ZL: What are the major “moments” on your radar where you’re hoping to see progress—announcements, commitments, data indicating some success in closing the gap—in human resources for health?

VB: The forthcoming Fourth Global Forum on Human Resources for Health in Dublin, Ireland, this November will be a seminal moment for health workforce experts around the world to come together to assess the state of the global health workforce and initial progress and planning on some of the goals and compacts I mentioned earlier.
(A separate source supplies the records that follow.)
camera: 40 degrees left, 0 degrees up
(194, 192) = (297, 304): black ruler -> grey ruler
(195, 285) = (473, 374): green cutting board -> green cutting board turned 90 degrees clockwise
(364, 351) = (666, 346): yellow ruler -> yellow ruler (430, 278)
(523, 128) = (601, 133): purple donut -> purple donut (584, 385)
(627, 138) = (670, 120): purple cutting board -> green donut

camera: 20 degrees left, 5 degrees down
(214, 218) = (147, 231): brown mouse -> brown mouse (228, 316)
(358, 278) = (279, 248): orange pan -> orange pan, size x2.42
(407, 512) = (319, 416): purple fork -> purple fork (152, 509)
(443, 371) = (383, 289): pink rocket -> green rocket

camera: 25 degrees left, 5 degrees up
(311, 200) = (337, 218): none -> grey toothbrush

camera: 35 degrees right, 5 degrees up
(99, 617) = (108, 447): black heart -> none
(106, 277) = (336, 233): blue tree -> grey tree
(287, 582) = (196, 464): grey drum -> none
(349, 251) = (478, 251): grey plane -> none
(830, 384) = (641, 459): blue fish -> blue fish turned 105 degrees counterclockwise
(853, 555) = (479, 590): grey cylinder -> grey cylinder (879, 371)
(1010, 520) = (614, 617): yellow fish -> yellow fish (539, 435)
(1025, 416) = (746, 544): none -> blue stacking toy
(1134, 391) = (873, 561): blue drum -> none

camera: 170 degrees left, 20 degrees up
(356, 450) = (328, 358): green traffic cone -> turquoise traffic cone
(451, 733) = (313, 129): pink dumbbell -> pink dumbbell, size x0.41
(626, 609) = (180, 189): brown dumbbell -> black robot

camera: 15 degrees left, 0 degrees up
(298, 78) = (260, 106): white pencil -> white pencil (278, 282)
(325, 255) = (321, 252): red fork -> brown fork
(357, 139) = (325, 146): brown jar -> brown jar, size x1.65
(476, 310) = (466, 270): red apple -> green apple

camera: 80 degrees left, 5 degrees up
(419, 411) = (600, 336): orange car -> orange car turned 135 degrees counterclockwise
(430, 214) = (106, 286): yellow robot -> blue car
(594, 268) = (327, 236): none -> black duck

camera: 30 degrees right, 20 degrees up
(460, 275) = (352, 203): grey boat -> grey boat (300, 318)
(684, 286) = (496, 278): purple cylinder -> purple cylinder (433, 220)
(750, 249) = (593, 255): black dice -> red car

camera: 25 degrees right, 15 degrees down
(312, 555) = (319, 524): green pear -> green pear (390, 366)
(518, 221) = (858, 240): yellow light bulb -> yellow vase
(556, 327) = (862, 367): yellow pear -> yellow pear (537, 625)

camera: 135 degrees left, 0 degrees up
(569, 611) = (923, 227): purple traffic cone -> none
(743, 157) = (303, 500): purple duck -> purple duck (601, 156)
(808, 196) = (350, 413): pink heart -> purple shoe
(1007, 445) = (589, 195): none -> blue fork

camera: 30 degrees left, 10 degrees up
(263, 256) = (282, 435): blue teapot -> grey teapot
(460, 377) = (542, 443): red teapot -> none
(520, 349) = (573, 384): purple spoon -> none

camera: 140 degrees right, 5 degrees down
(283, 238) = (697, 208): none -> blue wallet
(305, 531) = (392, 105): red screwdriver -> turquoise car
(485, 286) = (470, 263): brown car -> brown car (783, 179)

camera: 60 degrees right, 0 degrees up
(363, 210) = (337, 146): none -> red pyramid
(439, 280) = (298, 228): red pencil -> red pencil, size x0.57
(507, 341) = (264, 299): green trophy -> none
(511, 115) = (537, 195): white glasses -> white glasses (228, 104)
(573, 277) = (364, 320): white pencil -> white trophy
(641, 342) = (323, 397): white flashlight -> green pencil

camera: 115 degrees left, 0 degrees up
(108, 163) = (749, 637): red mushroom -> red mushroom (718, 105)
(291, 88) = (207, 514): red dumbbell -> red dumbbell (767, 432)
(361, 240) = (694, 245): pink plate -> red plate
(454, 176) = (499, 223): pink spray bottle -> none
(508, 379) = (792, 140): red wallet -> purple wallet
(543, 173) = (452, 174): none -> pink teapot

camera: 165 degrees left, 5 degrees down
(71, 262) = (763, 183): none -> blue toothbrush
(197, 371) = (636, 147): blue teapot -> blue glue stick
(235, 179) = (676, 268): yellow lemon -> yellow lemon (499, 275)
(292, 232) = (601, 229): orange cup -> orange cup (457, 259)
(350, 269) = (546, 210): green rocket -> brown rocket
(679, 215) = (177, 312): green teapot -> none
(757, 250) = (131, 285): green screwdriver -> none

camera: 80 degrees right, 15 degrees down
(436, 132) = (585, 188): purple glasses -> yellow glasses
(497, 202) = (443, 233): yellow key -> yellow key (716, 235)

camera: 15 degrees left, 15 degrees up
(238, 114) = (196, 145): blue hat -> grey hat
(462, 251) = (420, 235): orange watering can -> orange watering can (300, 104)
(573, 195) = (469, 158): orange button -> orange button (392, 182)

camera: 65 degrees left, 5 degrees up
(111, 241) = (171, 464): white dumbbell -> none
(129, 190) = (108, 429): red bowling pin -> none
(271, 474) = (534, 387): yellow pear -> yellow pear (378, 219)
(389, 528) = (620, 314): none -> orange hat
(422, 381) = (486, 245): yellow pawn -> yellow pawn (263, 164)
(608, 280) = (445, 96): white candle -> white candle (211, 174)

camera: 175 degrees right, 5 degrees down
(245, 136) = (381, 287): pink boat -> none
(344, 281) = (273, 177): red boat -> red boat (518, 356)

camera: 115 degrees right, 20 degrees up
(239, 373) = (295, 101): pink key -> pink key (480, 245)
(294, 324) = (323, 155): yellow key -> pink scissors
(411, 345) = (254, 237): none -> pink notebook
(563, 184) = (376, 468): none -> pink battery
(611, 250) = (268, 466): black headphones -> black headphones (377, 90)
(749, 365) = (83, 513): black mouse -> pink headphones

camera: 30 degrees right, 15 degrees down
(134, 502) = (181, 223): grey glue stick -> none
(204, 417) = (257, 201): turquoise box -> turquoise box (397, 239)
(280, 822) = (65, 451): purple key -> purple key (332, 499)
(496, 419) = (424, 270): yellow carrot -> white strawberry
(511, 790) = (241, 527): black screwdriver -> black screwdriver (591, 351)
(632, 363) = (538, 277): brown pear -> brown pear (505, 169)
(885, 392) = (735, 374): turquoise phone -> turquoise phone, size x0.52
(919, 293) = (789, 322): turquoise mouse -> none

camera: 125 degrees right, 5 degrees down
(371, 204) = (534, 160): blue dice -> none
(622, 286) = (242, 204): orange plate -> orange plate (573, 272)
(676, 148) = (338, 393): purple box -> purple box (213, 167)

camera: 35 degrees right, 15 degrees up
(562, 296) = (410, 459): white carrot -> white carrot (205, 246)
We are hoping the five-year action plan of the HEEG Commission I mentioned earlier will result in firm commitments by both government and nongovernment stakeholders for financing country-led plans to address the most acute issues facing their health workforce.

As FHWC has underscored in a policy analysis, we are also hoping that collection of data for all health worker cadres—including community health workers—is urgently prioritized, especially in forthcoming WHO guidelines on community health workers.

Frontline health workers are their own most powerful advocates.

ZL: Where have efforts to bolster the health workforce failed so far, and what can we do differently in the SDGs framework than we did in the MDGs framework to improve outcomes in strengthening health workers?

VB: Ensuring a fit-for-purpose and sustainable health workforce is a complex issue involving education, poverty, labor, mobility, access to proper supplies, etc.

The financing and jurisdiction over health workers is equally, if not more, complex. This complexity has at times left health workers as something of an afterthought even though policy-makers and influencers have often agreed about the urgent need for action to strengthen the global health workforce.

The SDGs and compacts unanimously agreed at the World Health Assembly to provide a strong, country-led framework that made strengthening the health workforce a central component of achieving progress across all health issues. This provides some momentum and optimism that health workers will no longer be seen as a global health policy afterthought, but rather as the center of sustainable progress on health in the coming decades.